Alhama de Almería La actividad en las calles de Alhama de Almería, que supera los 3.600 habitantes, no tiene este primer día de la fase cero de la desescalada nada que ver con los pequeños pueblos vecinos.El buen tiempo y los 27 grados de temperatura han animado a la población a echarse a la calle, aunque tampoco se trata de las aglomeraciones de deportistas y paseantes que se han visto en la capital y en otras grandes ciudades de España.
Carmen Hernández y Toñi, dos trabajadoras municipales, barren con alegría las calles del centro. “Esta mañana he visto corriendo a gente que nunca corre”, bromea Carmen, puesto que ambas coinciden en que, en Alhama, el confinamiento se ha cumplido también escrupulosamente, como prueba que solo se haya registrado un contagio.
Una de las principales arterias del pueblo, la avenida que lleva el nombre de Nicolás Salmerón, su más ilustre ciudadano y presidente de la Primera República, era al mediodía un continuo ir y venir de vecinos, algo que se puede acercar a la normalidad, por mucho que la mayoría de sus negocios se mantengan cerrados y de que, según apuntaba Emilio Burgos a la salida de una tienda con sus dos perritos bichón maltés, “es la misma gente que suele aprovechar estas horas para comprar cada día”.

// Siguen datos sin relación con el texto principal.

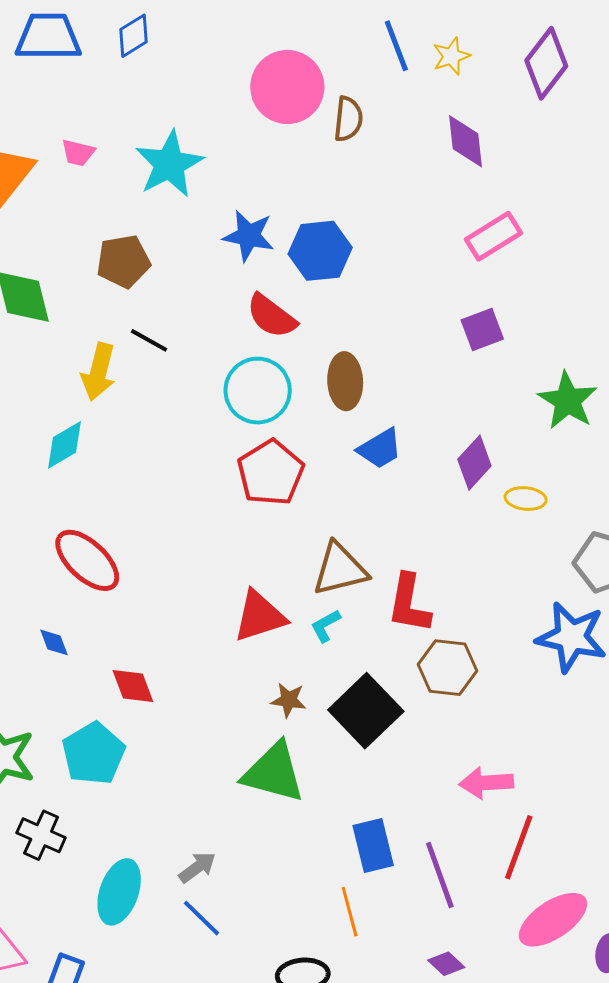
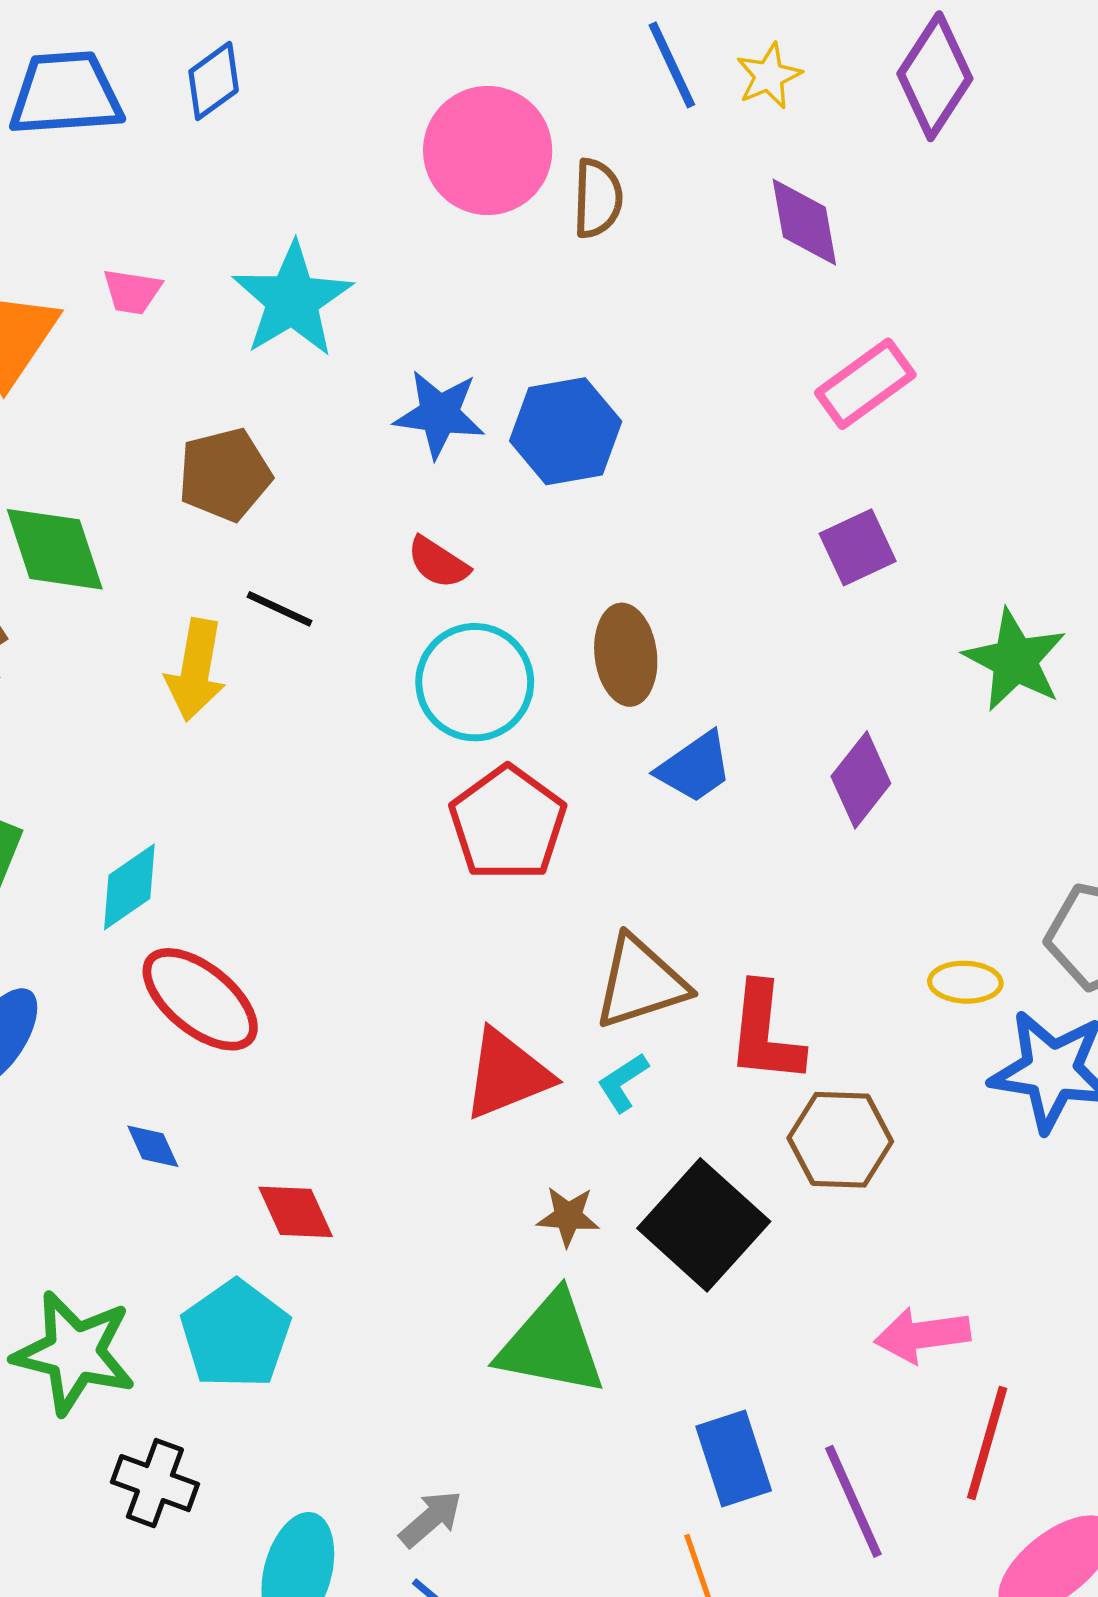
red semicircle: (271, 316) -> (438, 563), moved, size x0.7
cyan diamond: (64, 445) -> (129, 887), moved
yellow ellipse: (526, 499) -> (965, 982), moved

Pero no es solo eso, porque por primera vez en mucho tiempo, los mayores han podido salir a la calle, aunque sea para sentarse en un banco. Es el caso de Nicolás Iborra, quien no recuerda cuántos años tiene -¿80, puede ser? se pregunta a sí mismo, mientras observa atentamente a los paseantes, asido a su bastón. “Cuando me canse, me subo para arriba, dice, absorto, mirando a la calle que conduce a su casa.